Problem to work on:
Each line of the data below holding the word "tiếng" must be copied.

Exercise data:
□ □ □ □
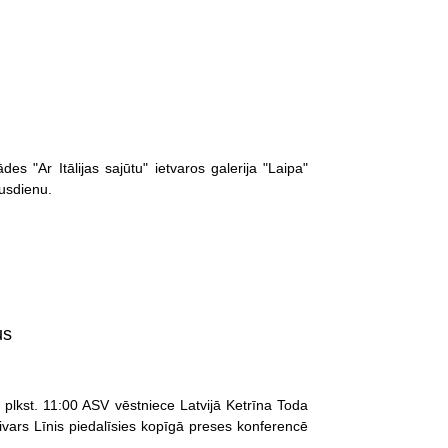
es "Ar Itālijas sajūtu" ietvaros galerija "Laipa"
pusdienu.
us
ē plkst. 11:00 ASV vēstniece Latvijā Ketrīna Toda
Aivars Līnis piedalīsies kopīgā preses konferencē
.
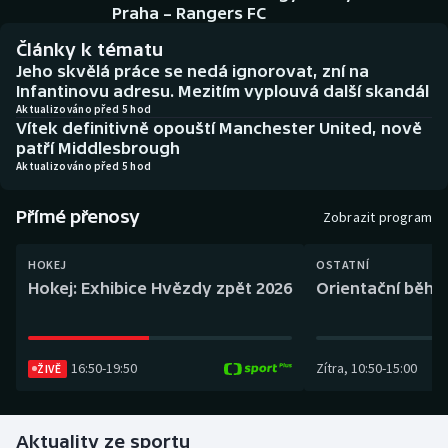
Baseball a softbal
Soutěže
Praha – Rangers FC
Články k tématu
Basketbal
Historické návraty
Jeho skvělá práce se nedá ignorovat, zní na
Infantinovu adresu. Mezitím vyplouvá další skandál
Biatlon
Aplikace ČT sport
Aktualizováno před 5 hod
Vítek definitivně opouští Manchester United, nově
patří Middlesbrough
Boby a skeleton
AZ kvíz
Aktualizováno před 5 hod
Box
Přímé přenosy
Zobrazit program
Curling
HOKEJ
OSTATNÍ
Hokej: Exhibice Hvězdy zpět 2026
Orientační běh: 
Dostihy
Florbal
16:50
-
19:50
Zítra
,
10:50
-
15:00
ŽIVĚ
Futsal
Aktuality ze sportu
Golf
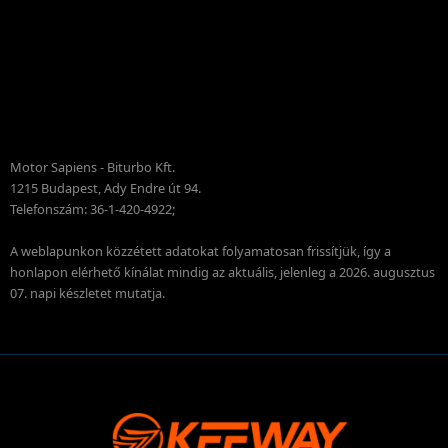
Motor Sapiens - Biturbo Kft.
1215 Budapest, Ady Endre út 94.
Telefonszám: 36-1-420-4922;
A weblapunkon közzétett adatokat folyamatosan frissítjük, így a
honlapon elérhető kínálat mindig az aktuális, jelenleg a 2026. augusztus
07. napi készletet mutatja.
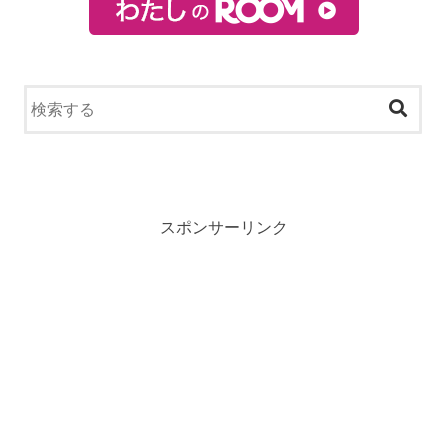
スポンサーリンク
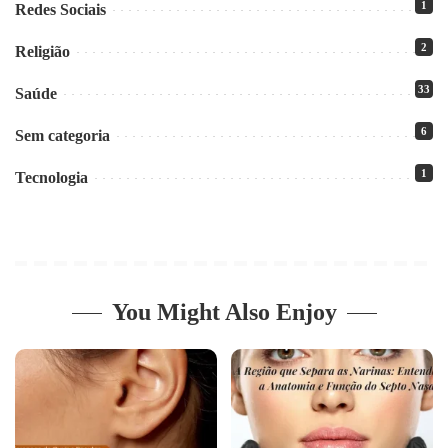
1
Redes Sociais
2
Religião
33
Saúde
6
Sem categoria
1
Tecnologia
You Might Also Enjoy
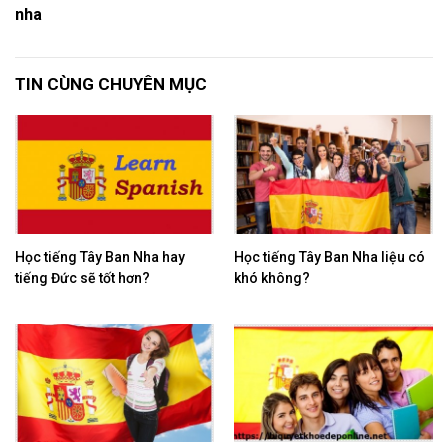
nha
TIN CÙNG CHUYÊN MỤC
Học tiếng Tây Ban Nha hay
Học tiếng Tây Ban Nha liệu có
tiếng Đức sẽ tốt hơn?
khó không?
□ □ □ □
Response to the task:
Học tiếng Tây Ban Nha hay
Học tiếng Tây Ban Nha liệu có
tiếng Đức sẽ tốt hơn?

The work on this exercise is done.